* **Try it**: In the entries below, count each line where "format" appears. Give the total and nothing more.

* **Provided data**:
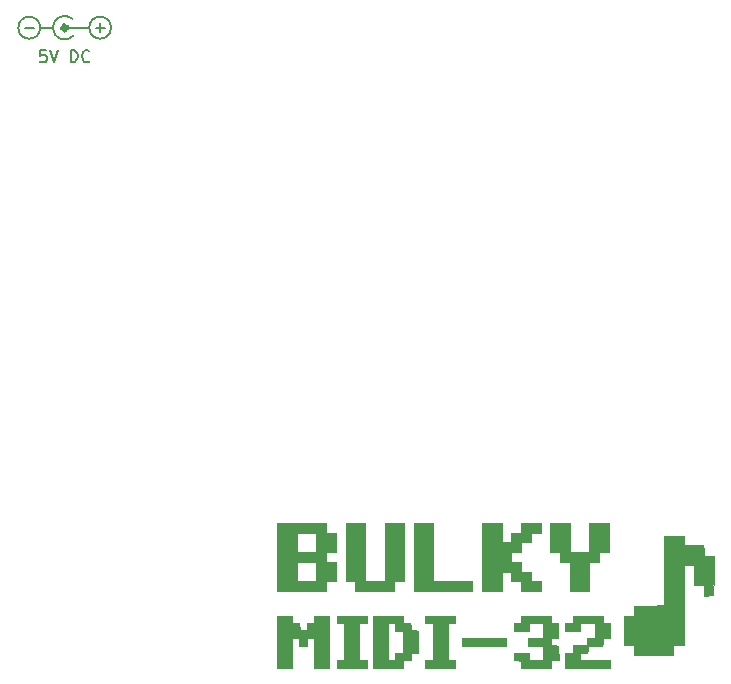
<source format=gto>
G04 #@! TF.GenerationSoftware,KiCad,Pcbnew,(5.1.8)-1*
G04 #@! TF.CreationDate,2024-04-07T02:56:49+02:00*
G04 #@! TF.ProjectId,BulkyMIDI-32 Input Switch FB2,42756c6b-794d-4494-9449-2d333220496e,rev?*
G04 #@! TF.SameCoordinates,Original*
G04 #@! TF.FileFunction,Legend,Top*
G04 #@! TF.FilePolarity,Positive*
%FSLAX46Y46*%
G04 Gerber Fmt 4.6, Leading zero omitted, Abs format (unit mm)*
G04 Created by KiCad (PCBNEW (5.1.8)-1) date 2024-04-07 02:56:49*
%MOMM*%
%LPD*%
G01*
G04 APERTURE LIST*
%ADD10C,0.150000*%
%ADD11C,0.010000*%
%ADD12C,0.500000*%
G04 APERTURE END LIST*
D10*
X81613571Y-58507380D02*
X81137380Y-58507380D01*
X81089761Y-58983571D01*
X81137380Y-58935952D01*
X81232619Y-58888333D01*
X81470714Y-58888333D01*
X81565952Y-58935952D01*
X81613571Y-58983571D01*
X81661190Y-59078809D01*
X81661190Y-59316904D01*
X81613571Y-59412142D01*
X81565952Y-59459761D01*
X81470714Y-59507380D01*
X81232619Y-59507380D01*
X81137380Y-59459761D01*
X81089761Y-59412142D01*
X81946904Y-58507380D02*
X82280238Y-59507380D01*
X82613571Y-58507380D01*
X83708809Y-59507380D02*
X83708809Y-58507380D01*
X83946904Y-58507380D01*
X84089761Y-58555000D01*
X84185000Y-58650238D01*
X84232619Y-58745476D01*
X84280238Y-58935952D01*
X84280238Y-59078809D01*
X84232619Y-59269285D01*
X84185000Y-59364523D01*
X84089761Y-59459761D01*
X83946904Y-59507380D01*
X83708809Y-59507380D01*
X85280238Y-59412142D02*
X85232619Y-59459761D01*
X85089761Y-59507380D01*
X84994523Y-59507380D01*
X84851666Y-59459761D01*
X84756428Y-59364523D01*
X84708809Y-59269285D01*
X84661190Y-59078809D01*
X84661190Y-58935952D01*
X84708809Y-58745476D01*
X84756428Y-58650238D01*
X84851666Y-58555000D01*
X84994523Y-58507380D01*
X85089761Y-58507380D01*
X85232619Y-58555000D01*
X85280238Y-58602619D01*
D11*
G36*
X125958500Y-100990500D02*
G01*
X127609500Y-100990500D01*
X127609500Y-98514000D01*
X129260500Y-98514000D01*
X129260500Y-100990500D01*
X128435000Y-100990500D01*
X128435000Y-101816000D01*
X127609500Y-101816000D01*
X127609500Y-104292500D01*
X125958500Y-104292500D01*
X125958500Y-101816000D01*
X125133000Y-101816000D01*
X125133000Y-100990500D01*
X124307500Y-100990500D01*
X124307500Y-98514000D01*
X125958500Y-98514000D01*
X125958500Y-100990500D01*
G37*
X125958500Y-100990500D02*
X127609500Y-100990500D01*
X127609500Y-98514000D01*
X129260500Y-98514000D01*
X129260500Y-100990500D01*
X128435000Y-100990500D01*
X128435000Y-101816000D01*
X127609500Y-101816000D01*
X127609500Y-104292500D01*
X125958500Y-104292500D01*
X125958500Y-101816000D01*
X125133000Y-101816000D01*
X125133000Y-100990500D01*
X124307500Y-100990500D01*
X124307500Y-98514000D01*
X125958500Y-98514000D01*
X125958500Y-100990500D01*
G36*
X120180000Y-100165000D02*
G01*
X121005500Y-100165000D01*
X121005500Y-99339500D01*
X121831000Y-99339500D01*
X121831000Y-98514000D01*
X123482000Y-98514000D01*
X123482000Y-99339500D01*
X122656500Y-99339500D01*
X122656500Y-100165000D01*
X121831000Y-100165000D01*
X121831000Y-100990500D01*
X121005500Y-100990500D01*
X121005500Y-101816000D01*
X121831000Y-101816000D01*
X121831000Y-102641500D01*
X122656500Y-102641500D01*
X122656500Y-103467000D01*
X123482000Y-103467000D01*
X123482000Y-104292500D01*
X121831000Y-104292500D01*
X121831000Y-103467000D01*
X121005500Y-103467000D01*
X121005500Y-102641500D01*
X120180000Y-102641500D01*
X120180000Y-104292500D01*
X118529000Y-104292500D01*
X118529000Y-98514000D01*
X120180000Y-98514000D01*
X120180000Y-100165000D01*
G37*
X120180000Y-100165000D02*
X121005500Y-100165000D01*
X121005500Y-99339500D01*
X121831000Y-99339500D01*
X121831000Y-98514000D01*
X123482000Y-98514000D01*
X123482000Y-99339500D01*
X122656500Y-99339500D01*
X122656500Y-100165000D01*
X121831000Y-100165000D01*
X121831000Y-100990500D01*
X121005500Y-100990500D01*
X121005500Y-101816000D01*
X121831000Y-101816000D01*
X121831000Y-102641500D01*
X122656500Y-102641500D01*
X122656500Y-103467000D01*
X123482000Y-103467000D01*
X123482000Y-104292500D01*
X121831000Y-104292500D01*
X121831000Y-103467000D01*
X121005500Y-103467000D01*
X121005500Y-102641500D01*
X120180000Y-102641500D01*
X120180000Y-104292500D01*
X118529000Y-104292500D01*
X118529000Y-98514000D01*
X120180000Y-98514000D01*
X120180000Y-100165000D01*
G36*
X114401500Y-103467000D02*
G01*
X117703500Y-103467000D01*
X117703500Y-104292500D01*
X112750500Y-104292500D01*
X112750500Y-98514000D01*
X114401500Y-98514000D01*
X114401500Y-103467000D01*
G37*
X114401500Y-103467000D02*
X117703500Y-103467000D01*
X117703500Y-104292500D01*
X112750500Y-104292500D01*
X112750500Y-98514000D01*
X114401500Y-98514000D01*
X114401500Y-103467000D01*
G36*
X108623000Y-103467000D02*
G01*
X110274000Y-103467000D01*
X110274000Y-98514000D01*
X111925000Y-98514000D01*
X111925000Y-103467000D01*
X111099500Y-103467000D01*
X111099500Y-104292500D01*
X107797500Y-104292500D01*
X107797500Y-103467000D01*
X106972000Y-103467000D01*
X106972000Y-98514000D01*
X108623000Y-98514000D01*
X108623000Y-103467000D01*
G37*
X108623000Y-103467000D02*
X110274000Y-103467000D01*
X110274000Y-98514000D01*
X111925000Y-98514000D01*
X111925000Y-103467000D01*
X111099500Y-103467000D01*
X111099500Y-104292500D01*
X107797500Y-104292500D01*
X107797500Y-103467000D01*
X106972000Y-103467000D01*
X106972000Y-98514000D01*
X108623000Y-98514000D01*
X108623000Y-103467000D01*
G36*
X105321000Y-99339500D02*
G01*
X106146500Y-99339500D01*
X106146500Y-100990500D01*
X105321000Y-100990500D01*
X105321000Y-101816000D01*
X106146500Y-101816000D01*
X106146500Y-103467000D01*
X105321000Y-103467000D01*
X105321000Y-104292500D01*
X101193500Y-104292500D01*
X101193500Y-101816000D01*
X102844500Y-101816000D01*
X102844500Y-103467000D01*
X104495500Y-103467000D01*
X104495500Y-101816000D01*
X102844500Y-101816000D01*
X101193500Y-101816000D01*
X101193500Y-99339500D01*
X102844500Y-99339500D01*
X102844500Y-100990500D01*
X104495500Y-100990500D01*
X104495500Y-99339500D01*
X102844500Y-99339500D01*
X101193500Y-99339500D01*
X101193500Y-98514000D01*
X105321000Y-98514000D01*
X105321000Y-99339500D01*
G37*
X105321000Y-99339500D02*
X106146500Y-99339500D01*
X106146500Y-100990500D01*
X105321000Y-100990500D01*
X105321000Y-101816000D01*
X106146500Y-101816000D01*
X106146500Y-103467000D01*
X105321000Y-103467000D01*
X105321000Y-104292500D01*
X101193500Y-104292500D01*
X101193500Y-101816000D01*
X102844500Y-101816000D01*
X102844500Y-103467000D01*
X104495500Y-103467000D01*
X104495500Y-101816000D01*
X102844500Y-101816000D01*
X101193500Y-101816000D01*
X101193500Y-99339500D01*
X102844500Y-99339500D01*
X102844500Y-100990500D01*
X104495500Y-100990500D01*
X104495500Y-99339500D01*
X102844500Y-99339500D01*
X101193500Y-99339500D01*
X101193500Y-98514000D01*
X105321000Y-98514000D01*
X105321000Y-99339500D01*
G36*
X120592750Y-108261250D02*
G01*
X120592750Y-108896250D01*
X118703625Y-108913069D01*
X116814500Y-108929889D01*
X116814500Y-108227610D01*
X120592750Y-108261250D01*
G37*
X120592750Y-108261250D02*
X120592750Y-108896250D01*
X118703625Y-108913069D01*
X116814500Y-108929889D01*
X116814500Y-108227610D01*
X120592750Y-108261250D01*
G36*
X135610500Y-100419000D02*
G01*
X137255697Y-100419000D01*
X137274473Y-100847625D01*
X137293250Y-101276250D01*
X137722923Y-101295050D01*
X138152597Y-101313850D01*
X138135673Y-102977800D01*
X138118750Y-104641750D01*
X137325000Y-104679560D01*
X137325000Y-103784500D01*
X136436000Y-103784500D01*
X136436000Y-102070000D01*
X135610500Y-102070000D01*
X135610500Y-108864500D01*
X134721500Y-108864500D01*
X134721500Y-109690000D01*
X131356000Y-109690000D01*
X131356000Y-108864500D01*
X130530500Y-108864500D01*
X130530500Y-106388000D01*
X131350197Y-106388000D01*
X131368973Y-105959375D01*
X131387750Y-105530750D01*
X132641875Y-105513532D01*
X133896000Y-105496315D01*
X133896000Y-99593500D01*
X135610500Y-99593500D01*
X135610500Y-100419000D01*
G37*
X135610500Y-100419000D02*
X137255697Y-100419000D01*
X137274473Y-100847625D01*
X137293250Y-101276250D01*
X137722923Y-101295050D01*
X138152597Y-101313850D01*
X138135673Y-102977800D01*
X138118750Y-104641750D01*
X137325000Y-104679560D01*
X137325000Y-103784500D01*
X136436000Y-103784500D01*
X136436000Y-102070000D01*
X135610500Y-102070000D01*
X135610500Y-108864500D01*
X134721500Y-108864500D01*
X134721500Y-109690000D01*
X131356000Y-109690000D01*
X131356000Y-108864500D01*
X130530500Y-108864500D01*
X130530500Y-106388000D01*
X131350197Y-106388000D01*
X131368973Y-105959375D01*
X131387750Y-105530750D01*
X132641875Y-105513532D01*
X133896000Y-105496315D01*
X133896000Y-99593500D01*
X135610500Y-99593500D01*
X135610500Y-100419000D01*
G36*
X128752500Y-106952541D02*
G01*
X129054125Y-106971895D01*
X129355750Y-106991250D01*
X129355750Y-108261250D01*
X129057467Y-108280467D01*
X128759185Y-108299685D01*
X128739967Y-108597967D01*
X128720750Y-108896250D01*
X128105011Y-108914383D01*
X127489273Y-108932517D01*
X127470011Y-109231883D01*
X127450750Y-109531250D01*
X126847500Y-109569958D01*
X126847500Y-110134500D01*
X129387500Y-110134500D01*
X129387500Y-110769500D01*
X125577500Y-110769500D01*
X125577500Y-109499500D01*
X126212500Y-109499500D01*
X126212500Y-108864500D01*
X127419000Y-108864500D01*
X127419000Y-108229500D01*
X128054000Y-108229500D01*
X128054000Y-107023000D01*
X126847500Y-107023000D01*
X126847500Y-107658000D01*
X125577500Y-107658000D01*
X125577500Y-106959500D01*
X126212500Y-106959500D01*
X126212500Y-106388000D01*
X128752500Y-106388000D01*
X128752500Y-106952541D01*
G37*
X128752500Y-106952541D02*
X129054125Y-106971895D01*
X129355750Y-106991250D01*
X129355750Y-108261250D01*
X129057467Y-108280467D01*
X128759185Y-108299685D01*
X128739967Y-108597967D01*
X128720750Y-108896250D01*
X128105011Y-108914383D01*
X127489273Y-108932517D01*
X127470011Y-109231883D01*
X127450750Y-109531250D01*
X126847500Y-109569958D01*
X126847500Y-110134500D01*
X129387500Y-110134500D01*
X129387500Y-110769500D01*
X125577500Y-110769500D01*
X125577500Y-109499500D01*
X126212500Y-109499500D01*
X126212500Y-108864500D01*
X127419000Y-108864500D01*
X127419000Y-108229500D01*
X128054000Y-108229500D01*
X128054000Y-107023000D01*
X126847500Y-107023000D01*
X126847500Y-107658000D01*
X125577500Y-107658000D01*
X125577500Y-106959500D01*
X126212500Y-106959500D01*
X126212500Y-106388000D01*
X128752500Y-106388000D01*
X128752500Y-106952541D01*
G36*
X124371000Y-106952541D02*
G01*
X124672625Y-106971895D01*
X124974250Y-106991250D01*
X124974250Y-108261250D01*
X124371000Y-108299958D01*
X124371000Y-108857541D01*
X124672625Y-108876895D01*
X124974250Y-108896250D01*
X125010598Y-110134500D01*
X124371000Y-110134500D01*
X124371000Y-110769500D01*
X121837958Y-110769500D01*
X121799250Y-110166250D01*
X121497625Y-110146895D01*
X121196000Y-110127541D01*
X121196000Y-109499500D01*
X122466000Y-109499500D01*
X122466000Y-110134500D01*
X123672500Y-110134500D01*
X123672500Y-108932598D01*
X122434250Y-108896250D01*
X122434250Y-108261250D01*
X123053375Y-108243075D01*
X123672500Y-108224901D01*
X123672500Y-107023000D01*
X122466000Y-107023000D01*
X122466000Y-107658000D01*
X121196000Y-107658000D01*
X121196000Y-106959500D01*
X121831000Y-106959500D01*
X121831000Y-106388000D01*
X124371000Y-106388000D01*
X124371000Y-106952541D01*
G37*
X124371000Y-106952541D02*
X124672625Y-106971895D01*
X124974250Y-106991250D01*
X124974250Y-108261250D01*
X124371000Y-108299958D01*
X124371000Y-108857541D01*
X124672625Y-108876895D01*
X124974250Y-108896250D01*
X125010598Y-110134500D01*
X124371000Y-110134500D01*
X124371000Y-110769500D01*
X121837958Y-110769500D01*
X121799250Y-110166250D01*
X121497625Y-110146895D01*
X121196000Y-110127541D01*
X121196000Y-109499500D01*
X122466000Y-109499500D01*
X122466000Y-110134500D01*
X123672500Y-110134500D01*
X123672500Y-108932598D01*
X122434250Y-108896250D01*
X122434250Y-108261250D01*
X123053375Y-108243075D01*
X123672500Y-108224901D01*
X123672500Y-107023000D01*
X122466000Y-107023000D01*
X122466000Y-107658000D01*
X121196000Y-107658000D01*
X121196000Y-106959500D01*
X121831000Y-106959500D01*
X121831000Y-106388000D01*
X124371000Y-106388000D01*
X124371000Y-106952541D01*
G36*
X116243000Y-107023000D02*
G01*
X115608000Y-107023000D01*
X115608000Y-110134500D01*
X116243000Y-110134500D01*
X116243000Y-110769500D01*
X113703000Y-110769500D01*
X113703000Y-110134500D01*
X114338000Y-110134500D01*
X114338000Y-107023000D01*
X113703000Y-107023000D01*
X113703000Y-106388000D01*
X116243000Y-106388000D01*
X116243000Y-107023000D01*
G37*
X116243000Y-107023000D02*
X115608000Y-107023000D01*
X115608000Y-110134500D01*
X116243000Y-110134500D01*
X116243000Y-110769500D01*
X113703000Y-110769500D01*
X113703000Y-110134500D01*
X114338000Y-110134500D01*
X114338000Y-107023000D01*
X113703000Y-107023000D01*
X113703000Y-106388000D01*
X116243000Y-106388000D01*
X116243000Y-107023000D01*
G36*
X111861500Y-106952541D02*
G01*
X112163125Y-106971895D01*
X112464750Y-106991250D01*
X112483967Y-107289532D01*
X112503185Y-107587814D01*
X112801467Y-107607032D01*
X113099750Y-107626250D01*
X113099750Y-109531250D01*
X112496500Y-109569958D01*
X112496500Y-110134500D01*
X111861500Y-110134500D01*
X111861500Y-110769500D01*
X109321500Y-110769500D01*
X109321500Y-107023000D01*
X110591500Y-107023000D01*
X110591500Y-110134500D01*
X111163000Y-110134500D01*
X111163000Y-109499500D01*
X111798000Y-109499500D01*
X111798000Y-107658000D01*
X111163000Y-107658000D01*
X111163000Y-107023000D01*
X110591500Y-107023000D01*
X109321500Y-107023000D01*
X109321500Y-106388000D01*
X111861500Y-106388000D01*
X111861500Y-106952541D01*
G37*
X111861500Y-106952541D02*
X112163125Y-106971895D01*
X112464750Y-106991250D01*
X112483967Y-107289532D01*
X112503185Y-107587814D01*
X112801467Y-107607032D01*
X113099750Y-107626250D01*
X113099750Y-109531250D01*
X112496500Y-109569958D01*
X112496500Y-110134500D01*
X111861500Y-110134500D01*
X111861500Y-110769500D01*
X109321500Y-110769500D01*
X109321500Y-107023000D01*
X110591500Y-107023000D01*
X110591500Y-110134500D01*
X111163000Y-110134500D01*
X111163000Y-109499500D01*
X111798000Y-109499500D01*
X111798000Y-107658000D01*
X111163000Y-107658000D01*
X111163000Y-107023000D01*
X110591500Y-107023000D01*
X109321500Y-107023000D01*
X109321500Y-106388000D01*
X111861500Y-106388000D01*
X111861500Y-106952541D01*
G36*
X108750000Y-107023000D02*
G01*
X108115000Y-107023000D01*
X108115000Y-110134500D01*
X108750000Y-110134500D01*
X108750000Y-110769500D01*
X106210000Y-110769500D01*
X106210000Y-110134500D01*
X106845000Y-110134500D01*
X106845000Y-107023000D01*
X106210000Y-107023000D01*
X106210000Y-106388000D01*
X108750000Y-106388000D01*
X108750000Y-107023000D01*
G37*
X108750000Y-107023000D02*
X108115000Y-107023000D01*
X108115000Y-110134500D01*
X108750000Y-110134500D01*
X108750000Y-110769500D01*
X106210000Y-110769500D01*
X106210000Y-110134500D01*
X106845000Y-110134500D01*
X106845000Y-107023000D01*
X106210000Y-107023000D01*
X106210000Y-106388000D01*
X108750000Y-106388000D01*
X108750000Y-107023000D01*
G36*
X102463500Y-106670270D02*
G01*
X102463499Y-106952541D01*
X102765125Y-106971895D01*
X103066750Y-106991250D01*
X103105458Y-107594500D01*
X103663041Y-107594500D01*
X103682395Y-107292875D01*
X103701750Y-106991250D01*
X104003375Y-106971895D01*
X104304999Y-106952541D01*
X104305000Y-106670270D01*
X104305000Y-106388000D01*
X105575000Y-106388000D01*
X105575000Y-110769500D01*
X104305000Y-110769500D01*
X104305000Y-108293000D01*
X103733500Y-108293000D01*
X103733500Y-108934636D01*
X103066750Y-108896250D01*
X103047395Y-108594625D01*
X103028041Y-108293000D01*
X102463500Y-108293000D01*
X102463500Y-110769500D01*
X101193500Y-110769500D01*
X101193500Y-106388000D01*
X102463500Y-106388000D01*
X102463500Y-106670270D01*
G37*
X102463500Y-106670270D02*
X102463499Y-106952541D01*
X102765125Y-106971895D01*
X103066750Y-106991250D01*
X103105458Y-107594500D01*
X103663041Y-107594500D01*
X103682395Y-107292875D01*
X103701750Y-106991250D01*
X104003375Y-106971895D01*
X104304999Y-106952541D01*
X104305000Y-106670270D01*
X104305000Y-106388000D01*
X105575000Y-106388000D01*
X105575000Y-110769500D01*
X104305000Y-110769500D01*
X104305000Y-108293000D01*
X103733500Y-108293000D01*
X103733500Y-108934636D01*
X103066750Y-108896250D01*
X103047395Y-108594625D01*
X103028041Y-108293000D01*
X102463500Y-108293000D01*
X102463500Y-110769500D01*
X101193500Y-110769500D01*
X101193500Y-106388000D01*
X102463500Y-106388000D01*
X102463500Y-106670270D01*
D10*
X83185000Y-56590000D02*
X85185000Y-56590000D01*
X81185000Y-56590000D02*
X82085000Y-56590000D01*
X81110000Y-56590000D02*
G75*
G03*
X81110000Y-56590000I-925000J0D01*
G01*
X87110000Y-56590000D02*
G75*
G03*
X87110000Y-56590000I-925000J0D01*
G01*
D12*
X83360000Y-56590000D02*
G75*
G03*
X83360000Y-56590000I-175000J0D01*
G01*
D10*
X83860000Y-55840000D02*
G75*
G03*
X83935000Y-57265000I-675000J-750000D01*
G01*
X79804047Y-56586428D02*
X80565952Y-56586428D01*
X85804047Y-56586428D02*
X86565952Y-56586428D01*
X86185000Y-56967380D02*
X86185000Y-56205476D01*
M02*

</source>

* **Expected answer**: 2